**** Teks Bacaan

Bagaimana Sejarah Berakhirnya Kekuasaan Soeharto dan Orde Baru?

Sejarah mencatat bahwa Mei 1998 menghadirkan rangkaian cerita panjang yang mengakhiri kekuasaan Presiden Soeharto. Setelah berbagai peristiwa panjang, baik itu aksi demonstrasi yang menuntut Soeharto mundur hingga kerusuhan disertai kekerasan yang berbasis prasangka rasial, Soeharto pun mengakhiri masa kekuasaannya pada 21 Mei 1998.

Lalu, Bagaimana Sejarah Berakhirnya Kekuasaan Soeharto dan Orde Baru?

image

Angin politik memang tidak berhembus sejuk ke Jalan Cendana, tempat keluarga Soeharto tinggal di Jakarta, sepanjang Mei 1998. Padahal, gugatan terhadap kekuasaan Soeharto sebenarnya sudah terjadi sejak periode 1980-an.

Pada pemilu 1982 misalnya, gugatan terhadap hasil pemilu yang memenangkan Golongan Karya sebagai mesin politik Soeharto mulai terdengar. Dilansir dari arsip Harian Kompas yang terbit pada 2 Januari 1982, Presiden Soeharto bahkan sudah membantah anggapan kecurangan pemilu, meskipun pemilu baru berlangsung pada 4 Mei 1982. Saa itu bahkan Soeharto menjanjikan pemilu yang langsung, umum, bebas, dan rahasia. Periode 1980-an juga diwarnai sejumlah pelanggaran hak asasi manusia, yang menjadi catatan hitam kekuasaan Orde Baru. Pelanggaran HAM berat itu di antaranya penembakan misterius alias petrus, Peristiwa Tanjung Priok 12 September 1984, penggusuran paksa untuk waduk Kedung Ombo, juga Peristiwa Talangsari pada 7 Februari 1989. Tidak hanya pelanggaran HAM, kekuasaan Orde Baru juga disertai dengan catatan pelanggaran terhadap hak demokrasi. Jurnalisme dibelenggu dengan penerbitan surat izin usaha penerbitan pers.

Kritik terhadap pemerintah, dipastikan menjadi jalan untuk dicabutnya SIUPP, yang berarti perusahaan pers dipaksa berhenti beroperasi. Belenggu yang dihadirkan rezim Orde Baru malah menumbuhkan aktivis demokrasi. Sejumlah gerakan perlawanan muncul, yang kemudian segera dibungkam pemerintah dengan cepat. Salah satu tonggaknya adalah Tragedi 27 Juli 1996. Setelah peristiwa yang dikenal dengan sebutan Tragedi Kudatuli itu, dinamika politik semakin panas, apalagi menjelang Pemilu 1997. Periode ini juga ditandai dengan penculikan sejumlah aktivis demokrasi. Beberapa aktivis bahkan masih hilang hingga sekarang. Namun, angin kencang yang dapat menggoyang kekuasaan Orde Baru terjadi pada pertengahan 1997, akibat krisis ekonomi. Dikutip dari buku Detik-detik yang Menentukan.

********

Tugas Tertulis a:
Ambil baris-baris dari entri di bawah tanpa diubah sedikit pun, mulai dari baris yang memuat "pose: elev=94.7 azim=279.3" dan berakhir di baris yang memuat "Dot at: occluded", termasuk kedua baris itu.

**** Data Tugas Ini

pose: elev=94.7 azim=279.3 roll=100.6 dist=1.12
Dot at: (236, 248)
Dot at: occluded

********
**** Data Tugas Ini

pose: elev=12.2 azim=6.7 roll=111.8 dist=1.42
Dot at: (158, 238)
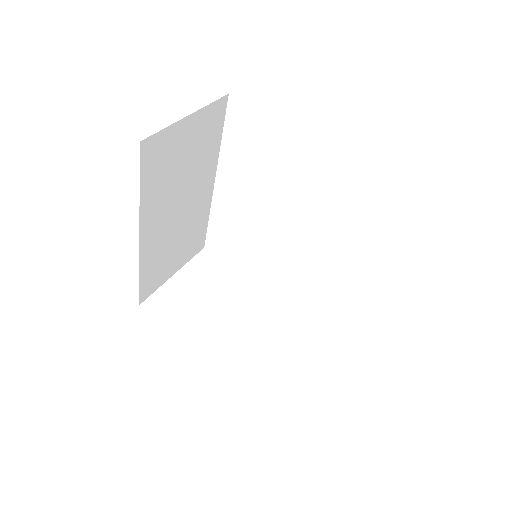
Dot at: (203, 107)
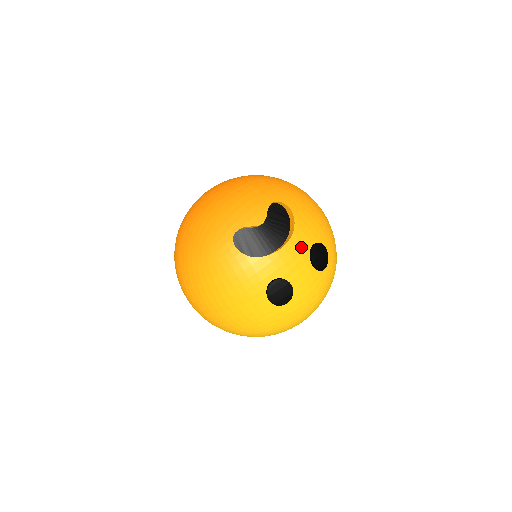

********

Tugas Tertulis b:
Salin bagian teks tentang berakhirnya kekuasaan Soeharto tanpa mengubah apa pun, mulai dari kata-kata "Angin politik memang" dan berakhir di kata-kata "sejak periode 1980-an.".

Jawaban Benar a:
pose: elev=94.7 azim=279.3 roll=100.6 dist=1.12
Dot at: (236, 248)
Dot at: occluded

Jawaban Benar b:
Angin politik memang tidak berhembus sejuk ke Jalan Cendana, tempat keluarga Soeharto tinggal di Jakarta, sepanjang Mei 1998. Padahal, gugatan terhadap kekuasaan Soeharto sebenarnya sudah terjadi sejak periode 1980-an.